Re: [PATCH 2/2] diffcore-break: save cnt_data for other phases

Junio C Hamano <gitster@xxxxxxxxx> · Mon, 16 Nov 2009 13:20:00 -0800

Jeff King <peff@xxxxxxxx> writes:

> The "break" phase works by counting changes between two
> blobs with the same path. We do this by splitting the file
> into chunks (or lines for text oriented files) and then
> keeping a count of chunk hashes.
>
> The "rename" phase counts changes between blobs at two
> different paths. However, it uses the exact same set of
> chunk hashes (which are immutable for a given sha1).
>
> The rename phase can therefore use the same hash data as
> break. Unfortunately, we were throwing this data away after
> computing it in the break phase. This patch instead attaches
> it to the filespec and lets it live through the rename
> phase, working under the assumption that most of the time
> that breaks are being computed, renames will be too.

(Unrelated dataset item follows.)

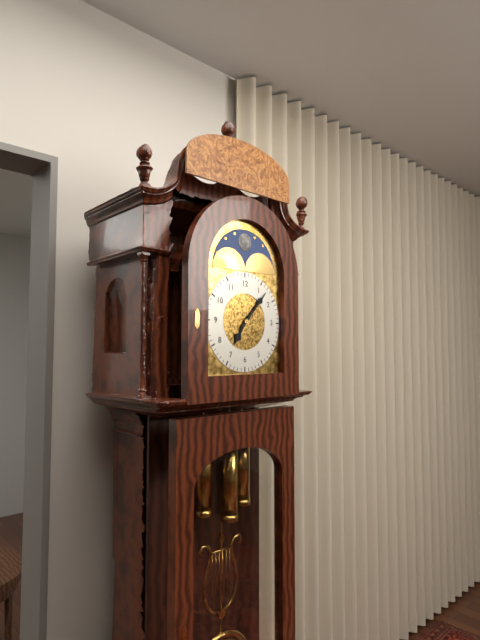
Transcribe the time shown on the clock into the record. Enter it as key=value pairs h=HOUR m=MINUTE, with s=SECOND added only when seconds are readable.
h=7 m=7
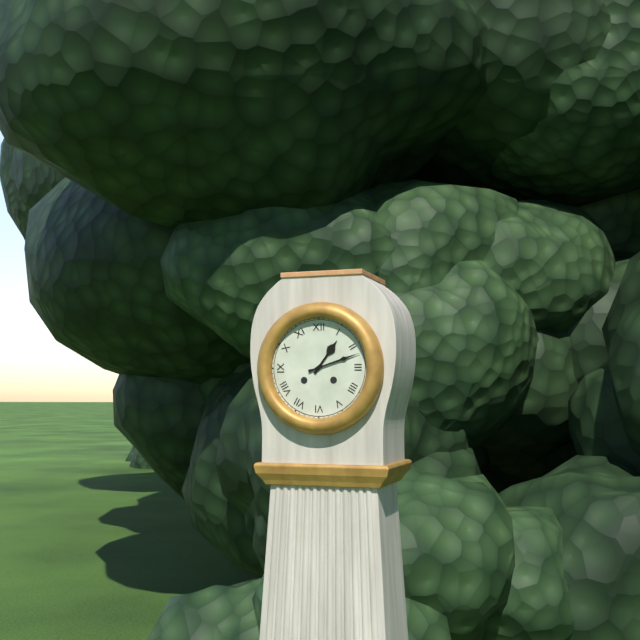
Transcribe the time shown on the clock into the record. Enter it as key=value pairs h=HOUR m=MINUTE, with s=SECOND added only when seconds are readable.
h=1 m=12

The change looks correct, but I initially got worried about your change
interacts badly with this part in estimate_similarity() around line 176:

	if (!src->cnt_data && diff_populate_filespec(src, 0))
		return 0;
	if (!dst->cnt_data && diff_populate_filespec(dst, 0))
		return 0;

I think the reason why it (not your patch but the original code) felt a
bit brittle is because the above if() statements know too much about the
internal of d-c-c (namely, it never looks at src->data when src->cnt_data
is already available, so it is safe to leave src->data NULL).

The same logic suggests that the loop to build the matrix in
diffcore_rename() could free two->data at the end of the innermost loop.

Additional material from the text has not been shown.